Both Sheila and Karla have gone through something I haven't. No matter what images flash through my mind, when I read their words, I truly do not know the heartache of losing a child. Both women are inspiring, choosing to spread hope, even when they have every reason to break down. Both women are raising awareness for pediatric cancer, which let's face it, my children, and your children, are not immune to.

This season, I will be committing to 2 random acts of kindness for both Theo and Donna. I invite you to do the same. They do not have to cost money, they can be something big or small. Whatever it is, do it in their names. The recipient of your kindness will benefit by having a piece of the true spirit of the season, and it is a beautiful thing to share with these families on Christmas morning.

For more info on how to send an email for Theo, you can read the original post here

And if you have been inspired by Donna, and want to fill her stocking with a random act of kindness, you can email me at
and I will personally mail them all to the Quirke family.

May your hearts be full this season and always.

xoxo Humble


  1. Awesome!!! I gathered my neighborhood kids to make Christmas cards for the Kiddos in the oncology unit of our local hospital, we are going to deliver them next week!! And I'm also volunteering for a fundraiser for a local girl who has Neuroblastoma, and had her hearing aids stolen while they were at the airport after they found out she had relapsed for the 3rd time!!! So sad!!! These families are very inspiring!! And I wish we had never even heard of them, I wish they didn't have these stories to tell!! :(

  2. First of all, Humble, you rock. Secondly, I went to Walmart this afternoon and paid off a few anonymous layaways. It was a small token of my love of MTF and Theo's family. As a brain tumor survivor and mom, it was the least I could do. Merry Christmas to you and your family, Humble and to all of your readers, as well

  3. First of all, Humble, you rock. So does MTM, and this is my act of kindness.
    Growing up, we had little money. My mom was raising my two sisters and I on her own making $3/hour. You heard me right. I never really liked holidays, but I loved being with my family.
    As I grew up, went to college, got married, and had kids of my own, the commercializing of Christmas took on a life of its own.
    In September of 2007, I was diagnosed with a brain tumor. It was a meningioma. I had it resected in December of that year.

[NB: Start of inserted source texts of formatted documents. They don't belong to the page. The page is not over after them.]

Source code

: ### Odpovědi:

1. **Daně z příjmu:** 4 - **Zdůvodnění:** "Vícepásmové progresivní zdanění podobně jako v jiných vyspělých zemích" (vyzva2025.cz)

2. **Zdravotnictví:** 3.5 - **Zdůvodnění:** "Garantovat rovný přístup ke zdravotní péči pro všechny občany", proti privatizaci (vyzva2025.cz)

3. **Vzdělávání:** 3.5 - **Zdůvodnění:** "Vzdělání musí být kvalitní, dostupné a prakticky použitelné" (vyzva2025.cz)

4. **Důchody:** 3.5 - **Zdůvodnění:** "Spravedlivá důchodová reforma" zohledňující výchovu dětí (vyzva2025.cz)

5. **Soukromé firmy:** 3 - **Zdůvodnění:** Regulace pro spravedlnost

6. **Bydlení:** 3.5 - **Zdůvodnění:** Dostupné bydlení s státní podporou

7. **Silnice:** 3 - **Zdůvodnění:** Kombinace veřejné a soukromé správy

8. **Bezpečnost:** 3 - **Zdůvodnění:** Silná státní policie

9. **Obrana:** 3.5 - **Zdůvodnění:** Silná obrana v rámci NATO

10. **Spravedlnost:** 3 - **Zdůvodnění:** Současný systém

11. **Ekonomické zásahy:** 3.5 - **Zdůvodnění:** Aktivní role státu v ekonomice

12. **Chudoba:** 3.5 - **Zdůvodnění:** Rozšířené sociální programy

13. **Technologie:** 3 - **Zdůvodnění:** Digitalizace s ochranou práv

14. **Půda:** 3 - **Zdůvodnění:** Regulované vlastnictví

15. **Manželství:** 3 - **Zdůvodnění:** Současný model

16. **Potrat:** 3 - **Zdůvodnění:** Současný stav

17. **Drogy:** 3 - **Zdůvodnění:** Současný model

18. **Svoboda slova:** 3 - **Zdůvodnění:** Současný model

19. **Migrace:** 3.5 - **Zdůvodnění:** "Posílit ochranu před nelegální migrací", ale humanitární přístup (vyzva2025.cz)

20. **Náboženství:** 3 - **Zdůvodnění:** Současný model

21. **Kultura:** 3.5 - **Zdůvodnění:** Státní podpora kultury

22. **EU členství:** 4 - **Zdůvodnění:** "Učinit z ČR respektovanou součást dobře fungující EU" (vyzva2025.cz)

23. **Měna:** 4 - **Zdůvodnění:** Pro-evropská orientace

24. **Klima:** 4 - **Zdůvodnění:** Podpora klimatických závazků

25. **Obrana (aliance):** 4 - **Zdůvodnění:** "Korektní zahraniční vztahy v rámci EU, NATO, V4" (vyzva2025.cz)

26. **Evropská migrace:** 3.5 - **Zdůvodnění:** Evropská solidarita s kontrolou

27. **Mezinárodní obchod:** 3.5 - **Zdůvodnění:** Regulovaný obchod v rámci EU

It was 11 days before Christmas.
    My grandmother was in a nursing facility and was going downhill quickly. She had told my mom the only thing she wanted that year was a diamond ring.
    Our financial situation wasn't the best due to my not being able to work, so my husband and I decided against presents for ourselves and bought my grandma her ring. It wasn't very big, but the look on her beautiful face was worth every penny. She passed away a few months later, and was buried with her ring.
    In the years since, we still for go our own presents and donate to local nursing homes.
    This year, we will do so in Donna and Theo's names, as well as the children who were lost on Friday.
    Keep doing what you do because you do good in this crazy world.